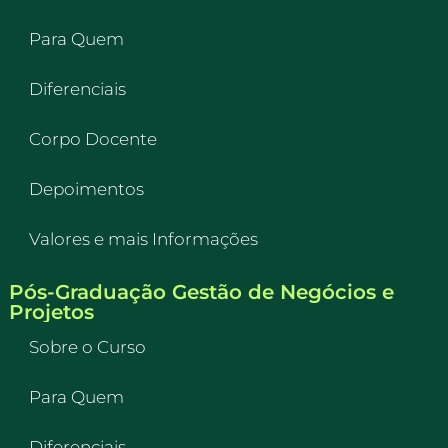
Para Quem
Diferenciais
Corpo Docente
Depoimentos
Valores e mais Informações
Pós-Graduação Gestão de Negócios e
Projetos
Sobre o Curso
Para Quem
Diferenciais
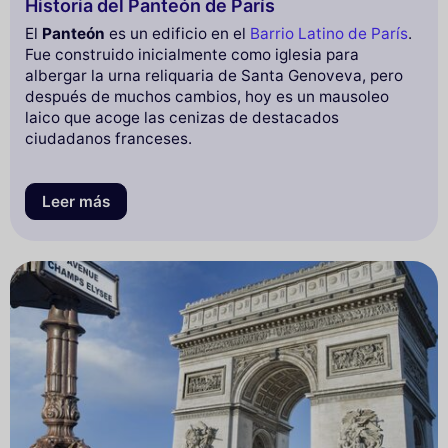
Historia del Panteón de París
El
Panteón
es un edificio en el
Barrio Latino de París
.
Fue construido inicialmente como iglesia para
albergar la urna reliquaria de Santa Genoveva, pero
después de muchos cambios, hoy es un mausoleo
laico que acoge las cenizas de destacados
ciudadanos franceses.
Leer más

====================

What is expected »
A faithful copy is required of the lines from the one with "es un edificio en el" through the last line of the data; please add nothing.

Exercise output »
es un edificio en el
Barrio Latino de París
.
Fue construido inicialmente como iglesia para
albergar la urna reliquaria de Santa Genoveva, pero
después de muchos cambios, hoy es un mausoleo
laico que acoge las cenizas de destacados
ciudadanos franceses.
Leer más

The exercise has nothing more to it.